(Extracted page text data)
<<<<

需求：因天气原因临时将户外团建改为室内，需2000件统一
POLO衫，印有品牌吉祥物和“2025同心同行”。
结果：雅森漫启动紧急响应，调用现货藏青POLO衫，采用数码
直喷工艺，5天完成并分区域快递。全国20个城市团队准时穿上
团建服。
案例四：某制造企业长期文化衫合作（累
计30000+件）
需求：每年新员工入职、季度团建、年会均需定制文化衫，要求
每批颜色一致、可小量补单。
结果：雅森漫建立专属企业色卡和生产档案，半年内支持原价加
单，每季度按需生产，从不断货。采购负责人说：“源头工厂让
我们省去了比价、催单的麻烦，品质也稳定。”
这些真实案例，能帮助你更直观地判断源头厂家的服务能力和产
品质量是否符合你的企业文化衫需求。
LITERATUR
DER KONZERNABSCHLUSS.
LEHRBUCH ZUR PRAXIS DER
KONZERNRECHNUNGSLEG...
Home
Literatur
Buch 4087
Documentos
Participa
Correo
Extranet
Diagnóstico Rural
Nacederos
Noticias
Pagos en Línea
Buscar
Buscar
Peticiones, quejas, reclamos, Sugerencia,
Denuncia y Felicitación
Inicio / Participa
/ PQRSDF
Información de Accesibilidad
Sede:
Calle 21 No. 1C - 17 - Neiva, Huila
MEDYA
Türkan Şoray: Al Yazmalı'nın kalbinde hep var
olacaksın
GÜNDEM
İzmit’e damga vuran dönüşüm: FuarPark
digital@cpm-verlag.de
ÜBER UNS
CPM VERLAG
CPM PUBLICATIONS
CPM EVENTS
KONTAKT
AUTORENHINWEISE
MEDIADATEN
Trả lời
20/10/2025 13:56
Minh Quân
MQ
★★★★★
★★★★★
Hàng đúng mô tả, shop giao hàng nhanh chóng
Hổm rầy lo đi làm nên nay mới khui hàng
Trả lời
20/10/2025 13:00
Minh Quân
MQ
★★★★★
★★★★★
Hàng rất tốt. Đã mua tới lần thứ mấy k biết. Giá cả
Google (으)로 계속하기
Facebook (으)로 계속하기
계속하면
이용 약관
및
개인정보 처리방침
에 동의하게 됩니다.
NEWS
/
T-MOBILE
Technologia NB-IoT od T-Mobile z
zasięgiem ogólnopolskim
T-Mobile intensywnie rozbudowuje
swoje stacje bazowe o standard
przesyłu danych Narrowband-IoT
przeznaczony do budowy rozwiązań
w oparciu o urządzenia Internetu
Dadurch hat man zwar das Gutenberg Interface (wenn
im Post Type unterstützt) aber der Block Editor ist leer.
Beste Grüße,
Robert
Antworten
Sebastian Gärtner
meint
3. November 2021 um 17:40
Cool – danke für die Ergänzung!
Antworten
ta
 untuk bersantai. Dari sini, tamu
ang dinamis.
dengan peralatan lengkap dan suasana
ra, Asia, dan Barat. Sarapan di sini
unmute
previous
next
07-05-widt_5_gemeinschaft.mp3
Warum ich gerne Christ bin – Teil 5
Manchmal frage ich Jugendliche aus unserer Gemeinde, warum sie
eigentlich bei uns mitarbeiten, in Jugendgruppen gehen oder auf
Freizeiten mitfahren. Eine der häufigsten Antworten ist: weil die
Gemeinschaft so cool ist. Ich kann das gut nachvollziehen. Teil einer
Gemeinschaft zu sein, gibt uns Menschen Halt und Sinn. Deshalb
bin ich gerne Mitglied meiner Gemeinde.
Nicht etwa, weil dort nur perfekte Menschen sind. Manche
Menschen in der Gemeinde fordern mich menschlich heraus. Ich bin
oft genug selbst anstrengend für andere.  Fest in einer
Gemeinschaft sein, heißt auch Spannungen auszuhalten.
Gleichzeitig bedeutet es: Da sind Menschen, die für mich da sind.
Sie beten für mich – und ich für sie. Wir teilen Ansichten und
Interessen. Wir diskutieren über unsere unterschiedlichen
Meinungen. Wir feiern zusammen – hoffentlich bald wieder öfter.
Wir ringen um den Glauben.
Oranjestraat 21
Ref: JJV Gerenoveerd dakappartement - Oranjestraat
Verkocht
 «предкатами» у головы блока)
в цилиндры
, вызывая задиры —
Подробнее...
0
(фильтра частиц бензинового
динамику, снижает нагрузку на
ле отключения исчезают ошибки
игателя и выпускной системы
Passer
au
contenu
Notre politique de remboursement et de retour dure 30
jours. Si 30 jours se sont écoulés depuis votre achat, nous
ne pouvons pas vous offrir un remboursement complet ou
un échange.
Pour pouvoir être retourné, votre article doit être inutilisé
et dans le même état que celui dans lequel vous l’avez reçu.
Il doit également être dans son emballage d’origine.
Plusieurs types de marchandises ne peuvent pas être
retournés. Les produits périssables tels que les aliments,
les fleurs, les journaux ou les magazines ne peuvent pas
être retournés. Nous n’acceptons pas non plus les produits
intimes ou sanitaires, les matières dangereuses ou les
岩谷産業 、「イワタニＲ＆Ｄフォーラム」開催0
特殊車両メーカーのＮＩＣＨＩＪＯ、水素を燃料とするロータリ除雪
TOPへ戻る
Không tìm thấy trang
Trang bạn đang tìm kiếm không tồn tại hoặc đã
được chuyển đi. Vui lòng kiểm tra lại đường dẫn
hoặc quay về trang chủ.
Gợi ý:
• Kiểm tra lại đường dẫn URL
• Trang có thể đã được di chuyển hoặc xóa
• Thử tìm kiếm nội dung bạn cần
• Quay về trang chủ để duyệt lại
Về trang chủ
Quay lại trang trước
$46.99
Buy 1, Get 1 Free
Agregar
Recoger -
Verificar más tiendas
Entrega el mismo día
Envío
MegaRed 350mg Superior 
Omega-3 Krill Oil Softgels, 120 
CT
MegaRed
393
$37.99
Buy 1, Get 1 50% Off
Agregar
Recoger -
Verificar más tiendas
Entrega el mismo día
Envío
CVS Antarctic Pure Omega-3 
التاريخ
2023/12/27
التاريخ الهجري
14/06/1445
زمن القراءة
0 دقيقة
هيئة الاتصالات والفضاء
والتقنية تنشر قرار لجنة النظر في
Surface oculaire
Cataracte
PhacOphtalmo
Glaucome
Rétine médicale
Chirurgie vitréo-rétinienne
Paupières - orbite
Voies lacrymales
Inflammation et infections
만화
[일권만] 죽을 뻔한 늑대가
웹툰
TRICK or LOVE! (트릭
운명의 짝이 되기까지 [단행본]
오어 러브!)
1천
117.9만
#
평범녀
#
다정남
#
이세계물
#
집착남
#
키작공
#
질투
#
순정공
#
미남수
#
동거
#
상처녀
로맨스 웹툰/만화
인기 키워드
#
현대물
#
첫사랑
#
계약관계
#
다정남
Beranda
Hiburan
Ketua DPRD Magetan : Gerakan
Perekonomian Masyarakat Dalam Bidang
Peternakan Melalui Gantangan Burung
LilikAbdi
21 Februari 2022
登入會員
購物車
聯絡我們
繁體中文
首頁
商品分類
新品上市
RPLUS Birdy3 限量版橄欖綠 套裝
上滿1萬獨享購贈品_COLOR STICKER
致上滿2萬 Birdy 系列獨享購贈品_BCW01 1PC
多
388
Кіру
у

>>>>

Exercise aim.
From the first line to the last, reproduce the data above exactly.

Result of this task.
需求：因天气原因临时将户外团建改为室内，需2000件统一
POLO衫，印有品牌吉祥物和“2025同心同行”。
结果：雅森漫启动紧急响应，调用现货藏青POLO衫，采用数码
直喷工艺，5天完成并分区域快递。全国20个城市团队准时穿上
团建服。
案例四：某制造企业长期文化衫合作（累
计30000+件）
需求：每年新员工入职、季度团建、年会均需定制文化衫，要求
每批颜色一致、可小量补单。
结果：雅森漫建立专属企业色卡和生产档案，半年内支持原价加
单，每季度按需生产，从不断货。采购负责人说：“源头工厂让
我们省去了比价、催单的麻烦，品质也稳定。”
这些真实案例，能帮助你更直观地判断源头厂家的服务能力和产
品质量是否符合你的企业文化衫需求。
LITERATUR
DER KONZERNABSCHLUSS.
LEHRBUCH ZUR PRAXIS DER
KONZERNRECHNUNGSLEG...
Home
Literatur
Buch 4087
Documentos
Participa
Correo
Extranet
Diagnóstico Rural
Nacederos
Noticias
Pagos en Línea
Buscar
Buscar
Peticiones, quejas, reclamos, Sugerencia,
Denuncia y Felicitación
Inicio / Participa
/ PQRSDF
Información de Accesibilidad
Sede:
Calle 21 No. 1C - 17 - Neiva, Huila
MEDYA
Türkan Şoray: Al Yazmalı'nın kalbinde hep var
olacaksın
GÜNDEM
İzmit’e damga vuran dönüşüm: FuarPark
digital@cpm-verlag.de
ÜBER UNS
CPM VERLAG
CPM PUBLICATIONS
CPM EVENTS
KONTAKT
AUTORENHINWEISE
MEDIADATEN
Trả lời
20/10/2025 13:56
Minh Quân
MQ
★★★★★
★★★★★
Hàng đúng mô tả, shop giao hàng nhanh chóng
Hổm rầy lo đi làm nên nay mới khui hàng
Trả lời
20/10/2025 13:00
Minh Quân
MQ
★★★★★
★★★★★
Hàng rất tốt. Đã mua tới lần thứ mấy k biết. Giá cả
Google (으)로 계속하기
Facebook (으)로 계속하기
계속하면
이용 약관
및
개인정보 처리방침
에 동의하게 됩니다.
NEWS
/
T-MOBILE
Technologia NB-IoT od T-Mobile z
zasięgiem ogólnopolskim
T-Mobile intensywnie rozbudowuje
swoje stacje bazowe o standard
przesyłu danych Narrowband-IoT
przeznaczony do budowy rozwiązań
w oparciu o urządzenia Internetu
Dadurch hat man zwar das Gutenberg Interface (wenn
im Post Type unterstützt) aber der Block Editor ist leer.
Beste Grüße,
Robert
Antworten
Sebastian Gärtner
meint
3. November 2021 um 17:40
Cool – danke für die Ergänzung!
Antworten
ta
 untuk bersantai. Dari sini, tamu
ang dinamis.
dengan peralatan lengkap dan suasana
ra, Asia, dan Barat. Sarapan di sini
unmute
previous
next
07-05-widt_5_gemeinschaft.mp3
Warum ich gerne Christ bin – Teil 5
Manchmal frage ich Jugendliche aus unserer Gemeinde, warum sie
eigentlich bei uns mitarbeiten, in Jugendgruppen gehen oder auf
Freizeiten mitfahren. Eine der häufigsten Antworten ist: weil die
Gemeinschaft so cool ist. Ich kann das gut nachvollziehen. Teil einer
Gemeinschaft zu sein, gibt uns Menschen Halt und Sinn. Deshalb
bin ich gerne Mitglied meiner Gemeinde.
Nicht etwa, weil dort nur perfekte Menschen sind. Manche
Menschen in der Gemeinde fordern mich menschlich heraus. Ich bin
oft genug selbst anstrengend für andere.  Fest in einer
Gemeinschaft sein, heißt auch Spannungen auszuhalten.
Gleichzeitig bedeutet es: Da sind Menschen, die für mich da sind.
Sie beten für mich – und ich für sie. Wir teilen Ansichten und
Interessen. Wir diskutieren über unsere unterschiedlichen
Meinungen. Wir feiern zusammen – hoffentlich bald wieder öfter.
Wir ringen um den Glauben.
Oranjestraat 21
Ref: JJV Gerenoveerd dakappartement - Oranjestraat
Verkocht
 «предкатами» у головы блока)
в цилиндры
, вызывая задиры —
Подробнее...
0
(фильтра частиц бензинового
динамику, снижает нагрузку на
ле отключения исчезают ошибки
игателя и выпускной системы
Passer
au
contenu
Notre politique de remboursement et de retour dure 30
jours. Si 30 jours se sont écoulés depuis votre achat, nous
ne pouvons pas vous offrir un remboursement complet ou
un échange.
Pour pouvoir être retourné, votre article doit être inutilisé
et dans le même état que celui dans lequel vous l’avez reçu.
Il doit également être dans son emballage d’origine.
Plusieurs types de marchandises ne peuvent pas être
retournés. Les produits périssables tels que les aliments,
les fleurs, les journaux ou les magazines ne peuvent pas
être retournés. Nous n’acceptons pas non plus les produits
intimes ou sanitaires, les matières dangereuses ou les
岩谷産業 、「イワタニＲ＆Ｄフォーラム」開催0
特殊車両メーカーのＮＩＣＨＩＪＯ、水素を燃料とするロータリ除雪
TOPへ戻る
Không tìm thấy trang
Trang bạn đang tìm kiếm không tồn tại hoặc đã
được chuyển đi. Vui lòng kiểm tra lại đường dẫn
hoặc quay về trang chủ.
Gợi ý:
• Kiểm tra lại đường dẫn URL
• Trang có thể đã được di chuyển hoặc xóa
• Thử tìm kiếm nội dung bạn cần
• Quay về trang chủ để duyệt lại
Về trang chủ
Quay lại trang trước
$46.99
Buy 1, Get 1 Free
Agregar
Recoger -
Verificar más tiendas
Entrega el mismo día
Envío
MegaRed 350mg Superior 
Omega-3 Krill Oil Softgels, 120 
CT
MegaRed
393
$37.99
Buy 1, Get 1 50% Off
Agregar
Recoger -
Verificar más tiendas
Entrega el mismo día
Envío
CVS Antarctic Pure Omega-3 
التاريخ
2023/12/27
التاريخ الهجري
14/06/1445
زمن القراءة
0 دقيقة
هيئة الاتصالات والفضاء
والتقنية تنشر قرار لجنة النظر في
Surface oculaire
Cataracte
PhacOphtalmo
Glaucome
Rétine médicale
Chirurgie vitréo-rétinienne
Paupières - orbite
Voies lacrymales
Inflammation et infections
만화
[일권만] 죽을 뻔한 늑대가
웹툰
TRICK or LOVE! (트릭
운명의 짝이 되기까지 [단행본]
오어 러브!)
1천
117.9만
#
평범녀
#
다정남
#
이세계물
#
집착남
#
키작공
#
질투
#
순정공
#
미남수
#
동거
#
상처녀
로맨스 웹툰/만화
인기 키워드
#
현대물
#
첫사랑
#
계약관계
#
다정남
Beranda
Hiburan
Ketua DPRD Magetan : Gerakan
Perekonomian Masyarakat Dalam Bidang
Peternakan Melalui Gantangan Burung
LilikAbdi
21 Februari 2022
登入會員
購物車
聯絡我們
繁體中文
首頁
商品分類
新品上市
RPLUS Birdy3 限量版橄欖綠 套裝
上滿1萬獨享購贈品_COLOR STICKER
致上滿2萬 Birdy 系列獨享購贈品_BCW01 1PC
多
388
Кіру
у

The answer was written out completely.